Re: Writers: World-building and character designing
(Anonymous) 2015-11-15 11:54 pm (UTC)(link)Like fashion. I'd draw dozens of sketches of things that look cool to me, and then I'd place it. What's street fashion like? High society clothes? Business attire?
i'm def a visual person so i draw everything
no subject
(Anonymous) 2015-11-16 12:18 am (UTC)(link)As for characters...I generally write some scene of whatever pops into my head, no censoring. I tweak it to fit the world or scrap them, and if I think they'd fit, I draw them and develop them more.
Re: Writers: World-building and character designing
1. First, the humanities are hard, and unless you're going to specialize and put in the equivalent of a thesis, you're not going to do justice to more than a small slice of it.

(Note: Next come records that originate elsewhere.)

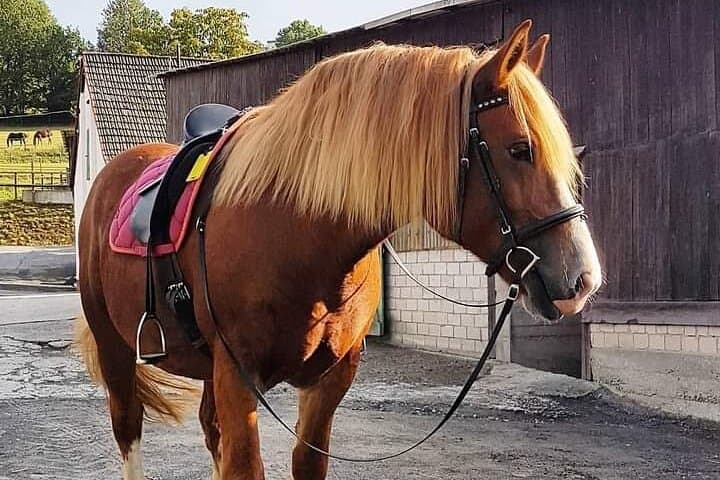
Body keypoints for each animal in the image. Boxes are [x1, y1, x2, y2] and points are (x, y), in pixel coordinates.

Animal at [76, 20, 601, 480]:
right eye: (520, 149)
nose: (583, 280)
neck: (298, 235)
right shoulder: (238, 376)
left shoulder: (327, 381)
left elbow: (303, 463)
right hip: (116, 350)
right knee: (129, 428)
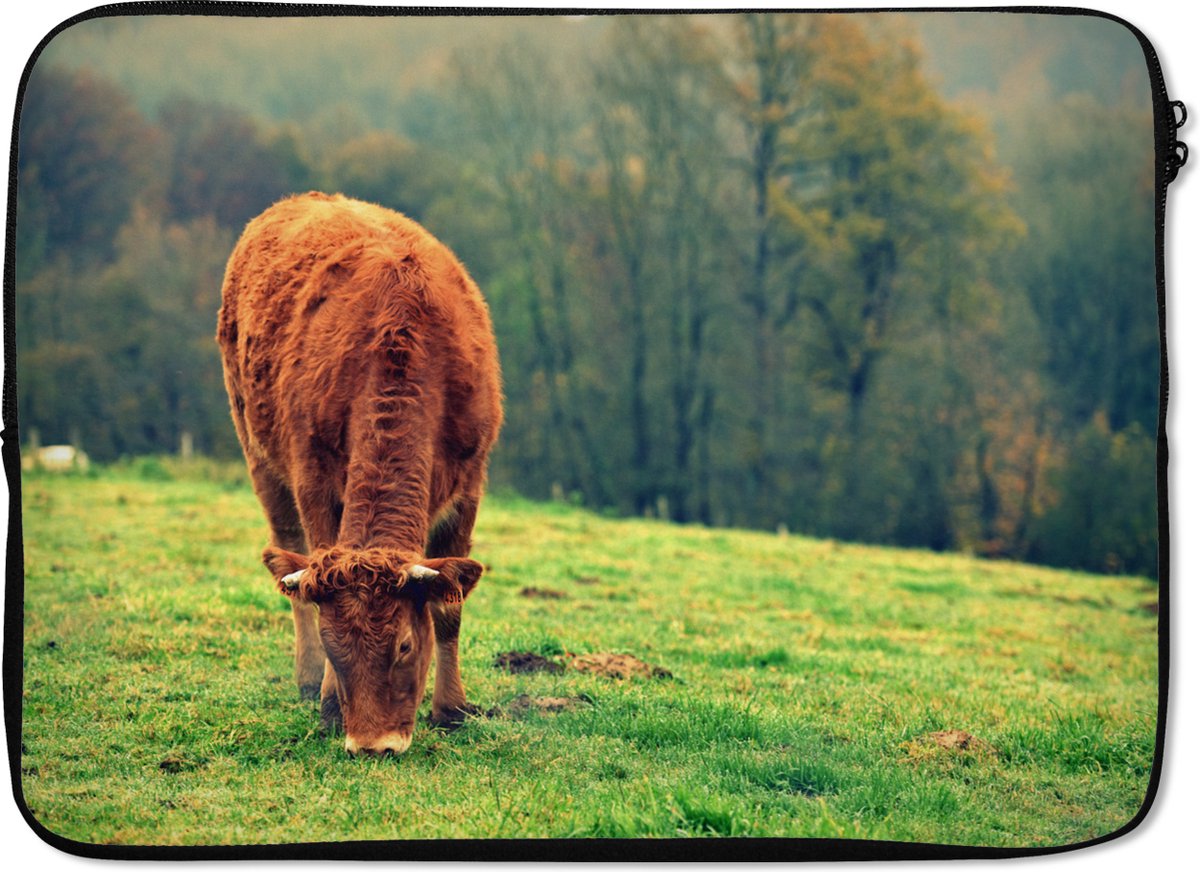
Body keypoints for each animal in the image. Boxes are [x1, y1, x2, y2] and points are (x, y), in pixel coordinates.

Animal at [216, 192, 502, 755]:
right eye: (335, 645)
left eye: (406, 645)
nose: (373, 746)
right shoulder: (313, 478)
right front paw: (330, 703)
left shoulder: (469, 485)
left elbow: (450, 609)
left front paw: (452, 710)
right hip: (258, 451)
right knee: (285, 549)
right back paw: (307, 681)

2. Worldbuilding advice given on forums regarding historical and cultural settings is almost universally bad or overgeneralized, spouting many of the same half-truths and myths you can get from the history channel. (Primogeniture wasn't universally important, kings were not autocrats, the longbow wasn't the only thing that destroyed chivalry.)
3. I pick up too many books in the genre that have lush description but bad structure, bad conflict, bad character development, books that go everywhere in the world but do nothing, and say nothing. Which is about what happened to Science Fiction when the "hard" camp was dominant that the "big ideas" became little more than a shower of small ideas showing off the author's mastery of this or that little corner of physics.

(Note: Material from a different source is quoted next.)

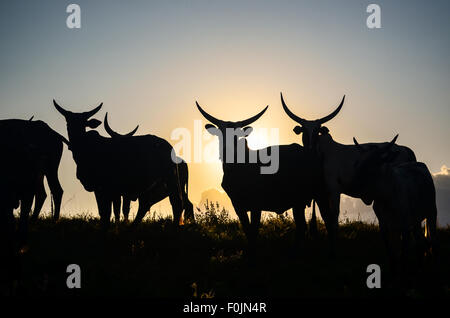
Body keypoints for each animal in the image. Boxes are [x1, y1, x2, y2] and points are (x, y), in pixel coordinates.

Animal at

Re: Writers: World-building and character designing
(Anonymous) 2015-11-16 05:26 am (UTC)(link)This thing that was on NOVA last week is the kind of thing writers should think about:
http://www.pbs.org/wgbh/nova/earth/making-north-america.html#north-america-origins
It's not necessary to design a world that is 100% geologically correct all the time and fill out every detail of its geologic history, but it would really help to think about things like "How did these mountains form?" rather than just scattering mountain ranges wherever it seems convenient.
(I also get tired of seeing "impassible mountains/desert/swamp" on the edges of maps all the time. Unless being really isolated is relevant to the story, it's not necessary to physically cut off the region from the rest of the planet.)